Alberta’s largest union launches legal challenge, questions constitutionality of province’s Bill 1
EDMONTON -- The largest union in western Canada has launched a legal challenge against new provincial legislation put into law by the UCP government, saying it violates Canada’s constitution.
The Alberta Union of Provincial Employees (AUPE) says Premier Jason Kenney’s Bill 1 is in breach of individuals’ charter of rights and freedoms.
Bill 1, the Critical Infrastructure Defence Act, was passed into law last week.
The new law allows the government to levy heavy fines and possibly imprison anyone found to be unlawfully interfering with infrastructure like pipelines, highways, utilities and oil and gas production facilities.
In a statement of claim filed at the Court of Queen’s Bench of Alberta Tuesday, the union said the law will “substantially hinder AUPE’s ability to meaningfully engage in the collective bargaining process.”
AUPE president, Guy Smith told CTV News Edmonton that the expansiveness and vagueness of the law means it could be used to prevent workers from standing up for their rights.
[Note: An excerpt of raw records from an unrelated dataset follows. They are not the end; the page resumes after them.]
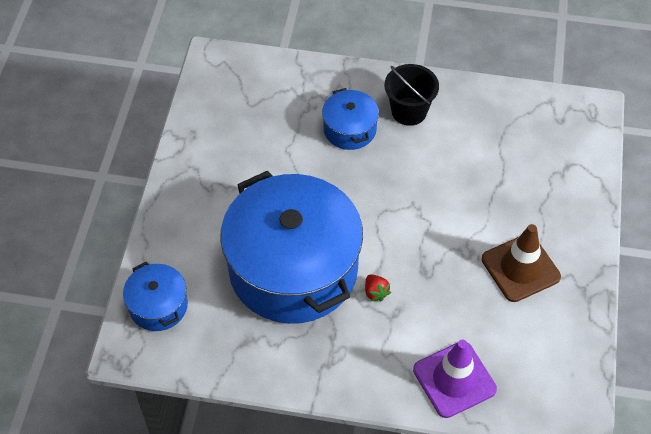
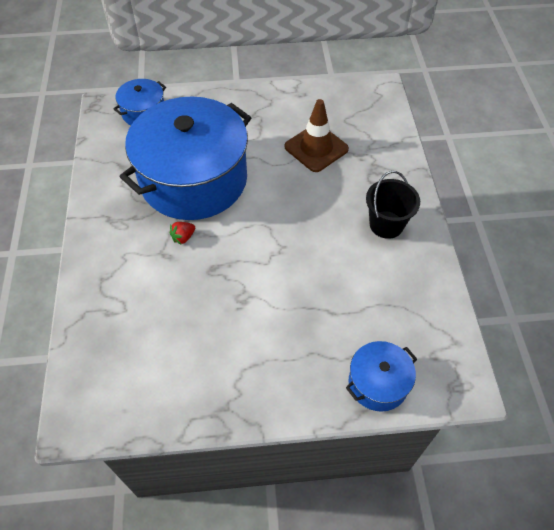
camera: 75 degrees right, 0 degrees up
(350, 129) = (347, 187): blue pot -> blue pot (378, 383)
(454, 379) = (106, 310): purple traffic cone -> none
(520, 268) = (236, 346): brown traffic cone -> brown traffic cone (316, 148)

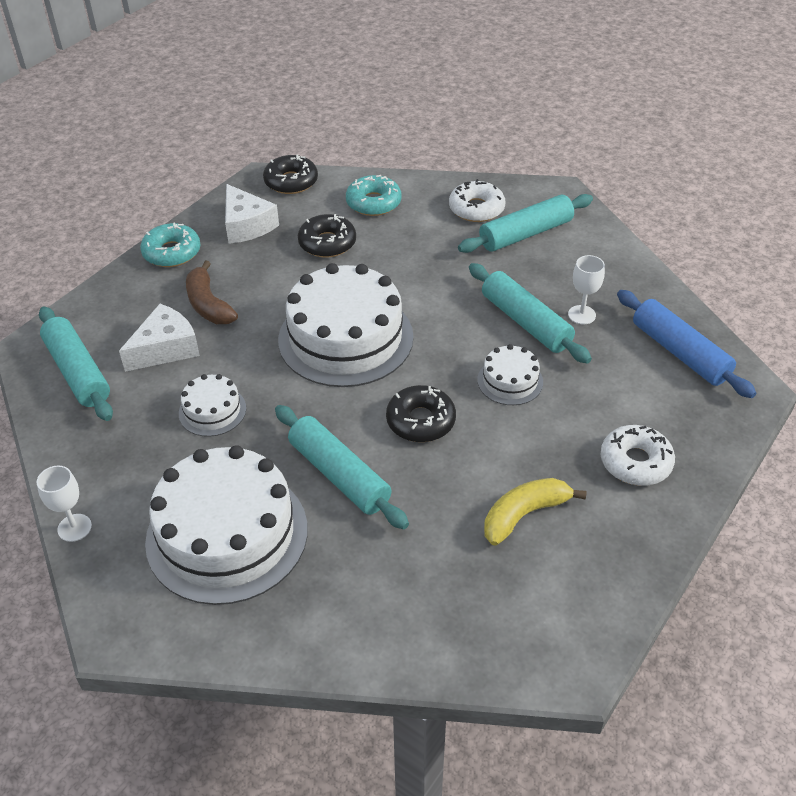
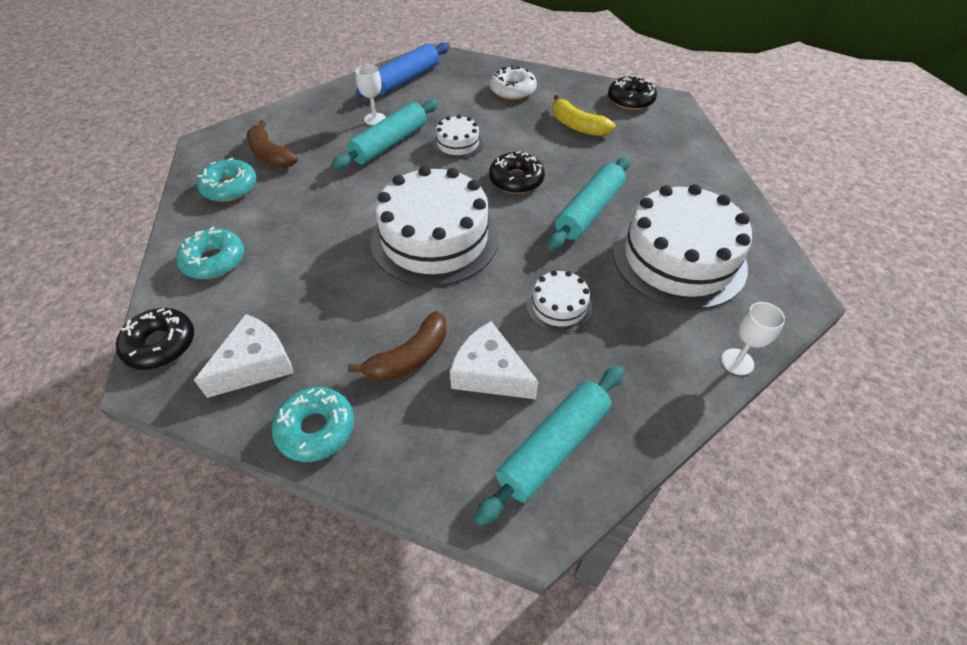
camera: 105 degrees left, 5 degrees up
(327, 243) = (289, 282): black donut -> black donut (630, 100)
(476, 209) = (230, 187): white donut -> turquoise donut
(526, 234) = (270, 155): turquoise rolling pin -> brown banana

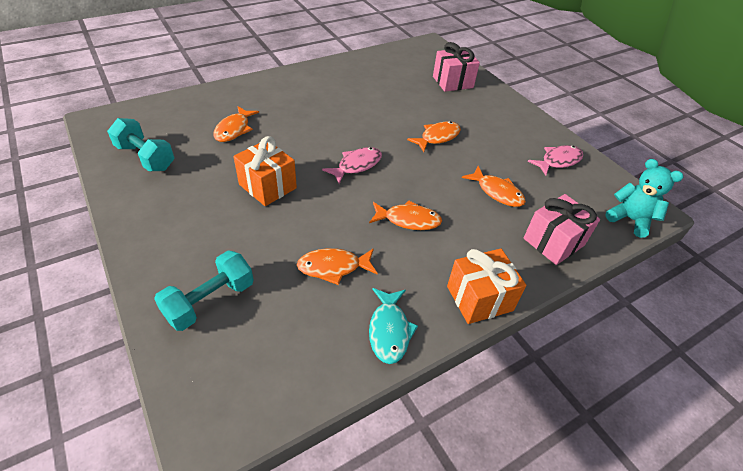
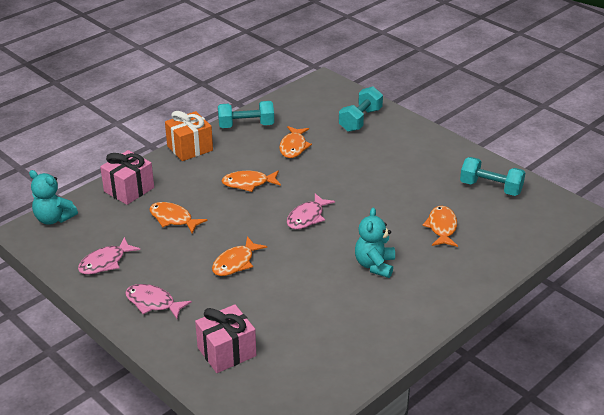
camera: 170 degrees right, 10 degrees down
(267, 186) = (373, 186): orange gift -> none
(317, 112) = (374, 265): none -> turquoise teddy bear
(333, 267) = (293, 147): orange fish -> orange fish turned 120 degrees clockwise
(389, 330) = (246, 125): turquoise fish -> turquoise dumbbell
(509, 121) = (153, 303): none -> pink fish

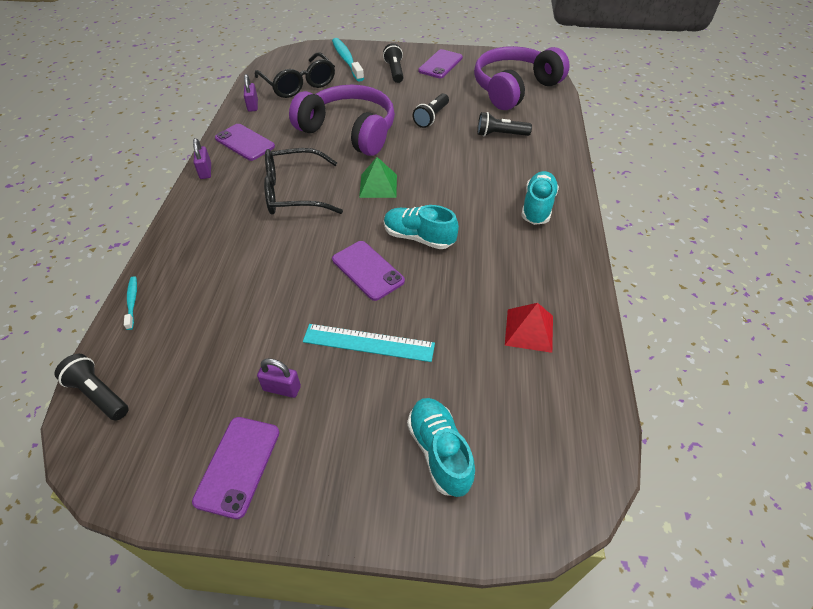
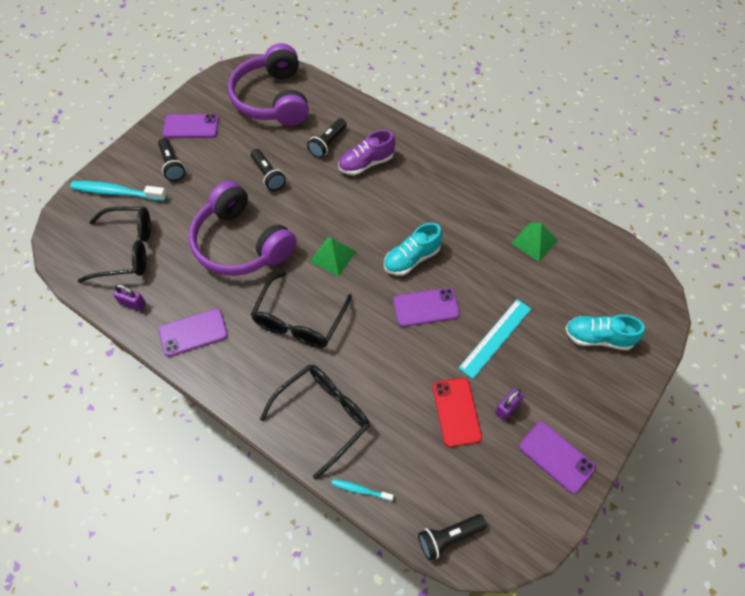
camera: 60 degrees left, 10 degrees up
(201, 246) = (323, 416): none -> black glasses
(205, 171) = (215, 381): purple padlock -> none
(254, 343) = (456, 412): none -> red phone
(349, 131) = (241, 243): purple headphones -> purple headphones turned 105 degrees counterclockwise
(394, 71) = (172, 165): black flashlight -> black flashlight turned 135 degrees counterclockwise
(440, 64) = (191, 127): purple phone -> purple phone turned 60 degrees counterclockwise
(503, 165) = (366, 163): none -> purple shoe
(529, 330) = (534, 241): red pyramid -> green pyramid
(537, 207) = (426, 170): turquoise shoe -> none

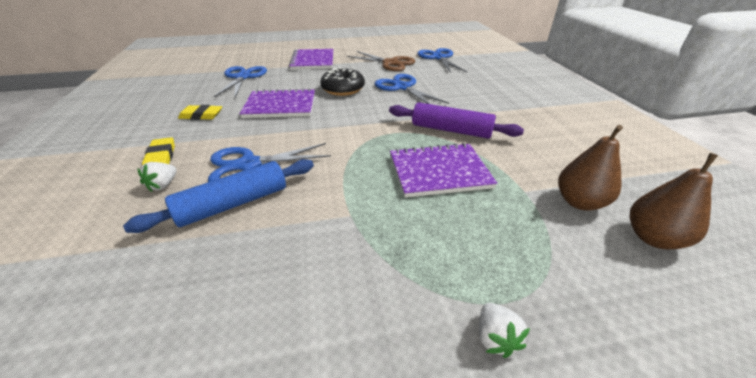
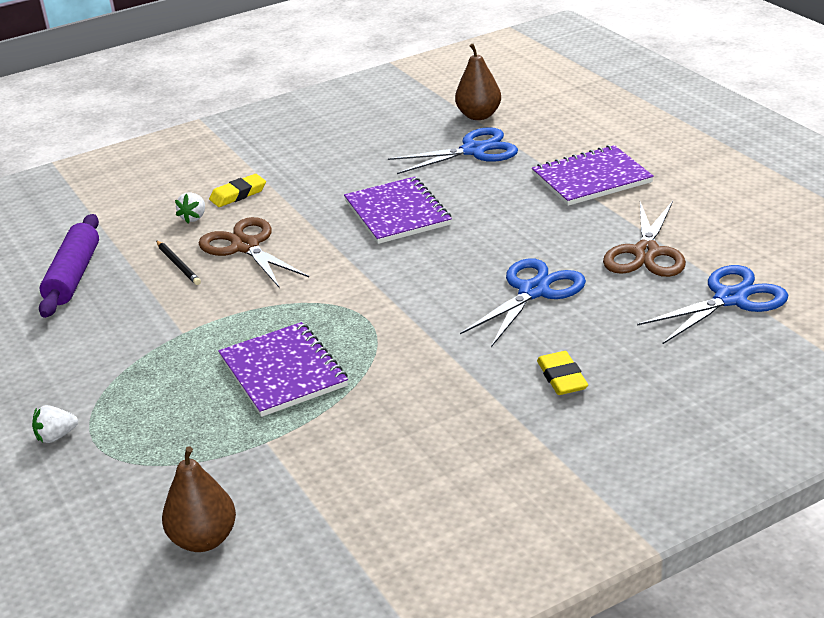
camera: 75 degrees right, 5 degrees down
(163, 185) = (194, 217): white strawberry -> white strawberry turned 75 degrees counterclockwise
(201, 115) = (339, 174): yellow eraser -> yellow eraser (562, 377)
(233, 204) = (178, 264): blue rolling pin -> black pencil
(249, 165) = (246, 246): blue scissors -> brown scissors
(343, 89) = (487, 241): black donut -> none
(451, 130) = (399, 364): purple rolling pin -> purple rolling pin (73, 276)
(579, 202) = (256, 485): brown pear -> brown pear (479, 115)

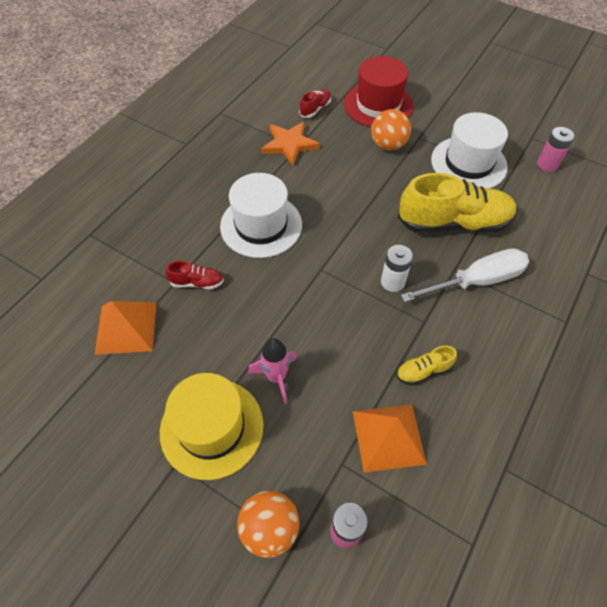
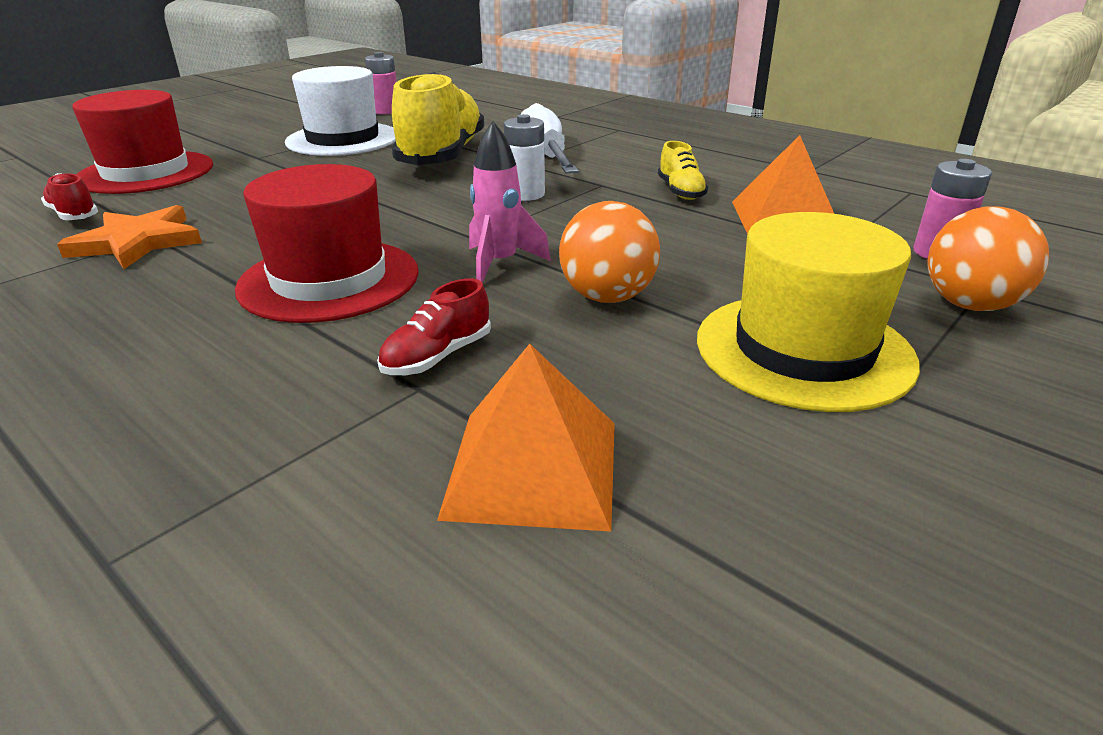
camera: 80 degrees left, 25 degrees down
(197, 282) = (437, 356): red shoe -> red shoe turned 150 degrees counterclockwise
(261, 225) = (329, 280): white hat -> red hat
(276, 377) = (690, 284): pink rocket -> pink rocket (500, 264)
(388, 145) = (248, 174): orange ball -> orange ball (607, 297)

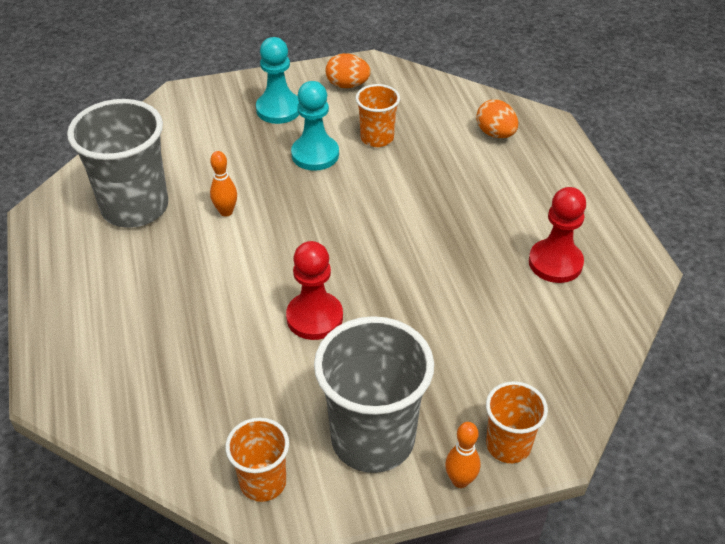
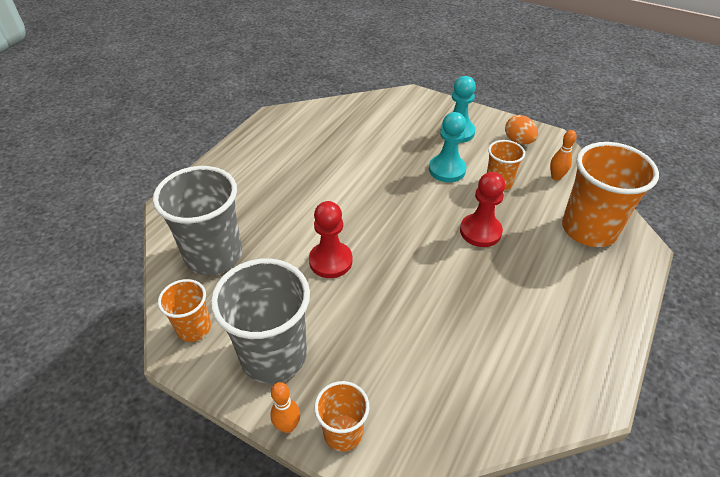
camera: 45 degrees right, 0 degrees up
(135, 207) = (316, 140): grey cup -> grey cup (214, 255)
(226, 212) = (357, 171): orange bowling pin -> orange bowling pin (556, 177)
(495, 134) = (589, 229): orange egg -> orange cup
(555, 263) = (527, 343): red pawn -> red pawn (480, 231)

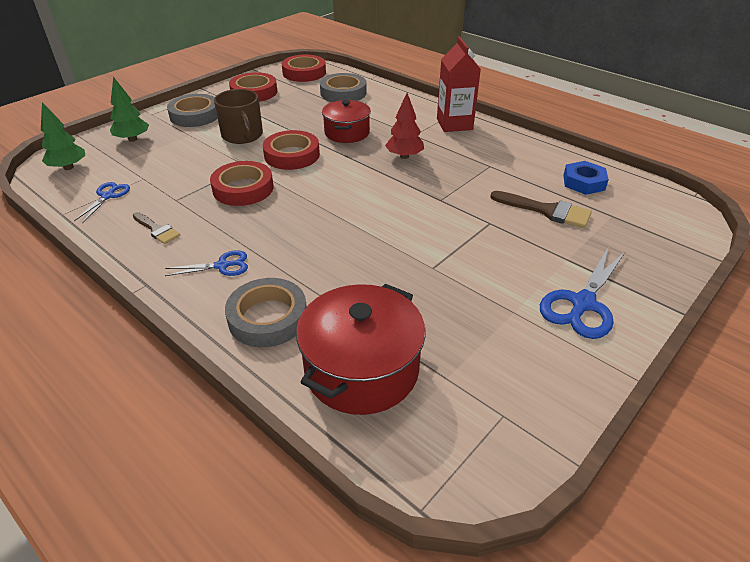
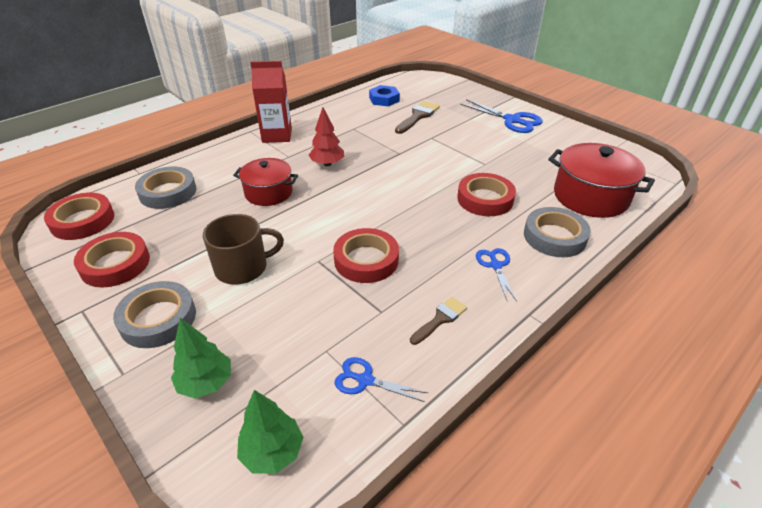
camera: 85 degrees left, 0 degrees up
(292, 155) = (304, 228): red tape -> red tape (485, 199)

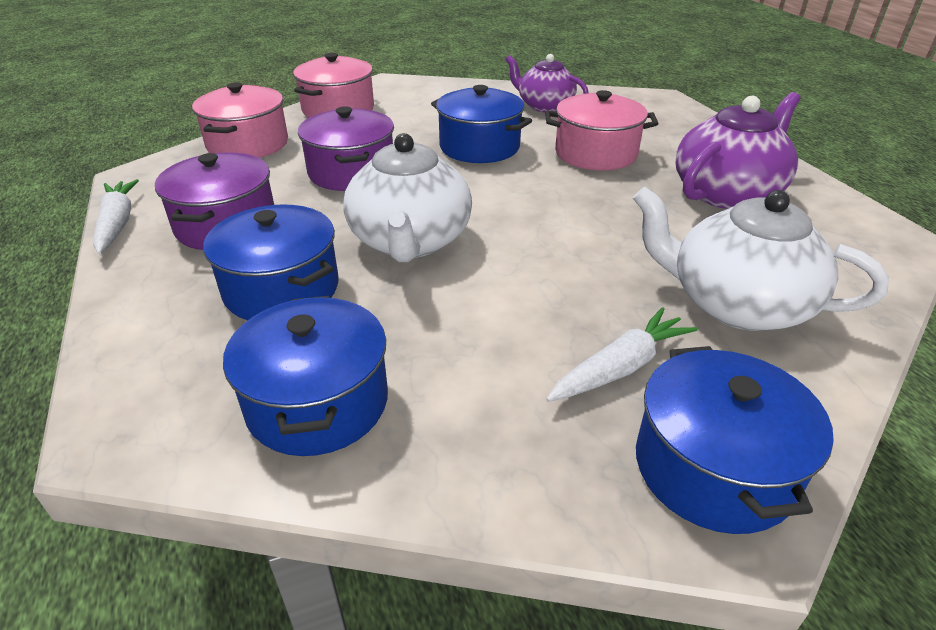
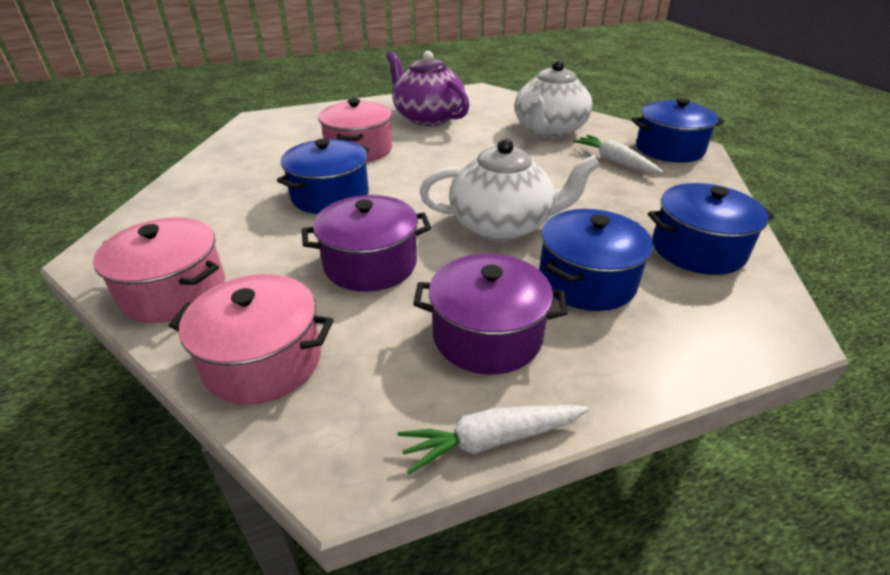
camera: 90 degrees left, 0 degrees up
(544, 106) = (246, 164): purple teapot -> none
“Anytime that we hold a protest or demonstration or an information picket or a leafleting campaign on a sidewalk, we could potentially be breaking the law,” said Smith.
Bill 1 was introduced after a series of protests blocked railway lines across the country, in support of the Wetʼsuwetʼen hereditary chiefs in British Columbia and their opposition to the Coastal GasLink Pipeline project.
“I know that the focus has been on the railway blockades and the pipeline protests and that sort of thing,” Smith said. “But it really is more expansive than that and that's what we're concerned about.”
In a news release sent out Tuesday, the AUPE called Bill 1: “The kind of law we would expect to see in an oppressive dictatorship.”
“It’s obvious the government’s intent is to crush opposition against their unpopular policies and reckless cuts to services,” Smith said.
The AUPE, which represents 95,000 public service workers, says it’s willing to take its case to the Supreme Court.